Stored records
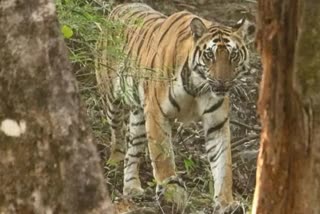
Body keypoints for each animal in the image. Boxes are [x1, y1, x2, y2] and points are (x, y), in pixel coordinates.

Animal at [95, 2, 252, 210]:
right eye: (209, 55)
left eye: (233, 56)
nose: (222, 83)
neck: (197, 87)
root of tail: (120, 6)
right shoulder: (156, 113)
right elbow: (163, 157)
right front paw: (172, 190)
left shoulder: (216, 124)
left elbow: (223, 164)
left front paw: (226, 203)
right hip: (111, 98)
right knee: (118, 133)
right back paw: (115, 160)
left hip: (138, 117)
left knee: (133, 150)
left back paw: (132, 188)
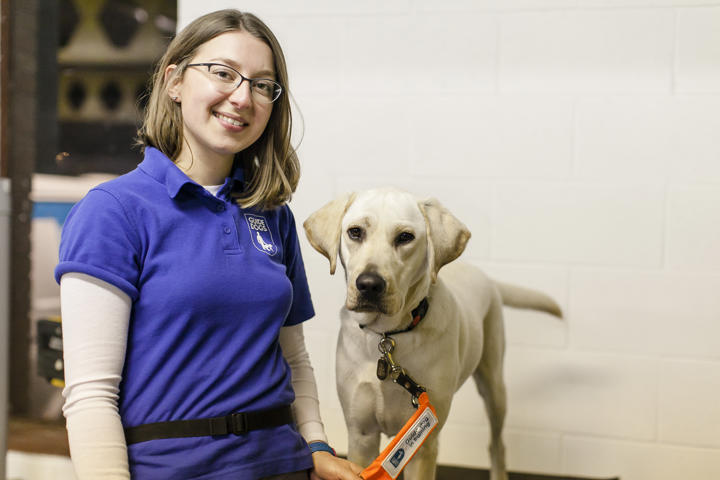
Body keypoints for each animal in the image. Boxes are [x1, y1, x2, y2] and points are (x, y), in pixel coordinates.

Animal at [304, 188, 564, 480]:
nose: (369, 284)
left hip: (494, 387)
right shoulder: (362, 436)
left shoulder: (423, 443)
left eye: (405, 237)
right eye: (355, 232)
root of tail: (486, 276)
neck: (388, 335)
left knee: (497, 443)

» **Task objective**
Once the pictures are removed, print all the remaining data exactly as it stands.

» **Solved exercise**
Body keypoints for each animal in the image. Boxes are [x1, y1, x2, y2] and points are (x, y), in pixel coordinates.

Animal at [95, 2, 252, 210]:
right eye: (209, 55)
left eye: (233, 56)
nose: (222, 83)
neck: (197, 87)
root of tail: (120, 6)
right shoulder: (156, 113)
right elbow: (163, 157)
right front paw: (172, 190)
left shoulder: (216, 124)
left elbow: (223, 164)
left front paw: (226, 203)
right hip: (111, 98)
right knee: (118, 133)
right back paw: (115, 160)
left hip: (138, 117)
left knee: (133, 150)
left back paw: (132, 188)
Body keypoints for each animal in the image. Boxes are [x1, y1, x2, y2] and points are (x, y), in pixel coordinates.

Animal at [304, 188, 564, 480]:
nose: (369, 284)
left hip: (494, 387)
right shoulder: (362, 436)
left shoulder: (423, 443)
left eye: (405, 237)
right eye: (355, 232)
root of tail: (486, 276)
neck: (388, 335)
left knee: (497, 443)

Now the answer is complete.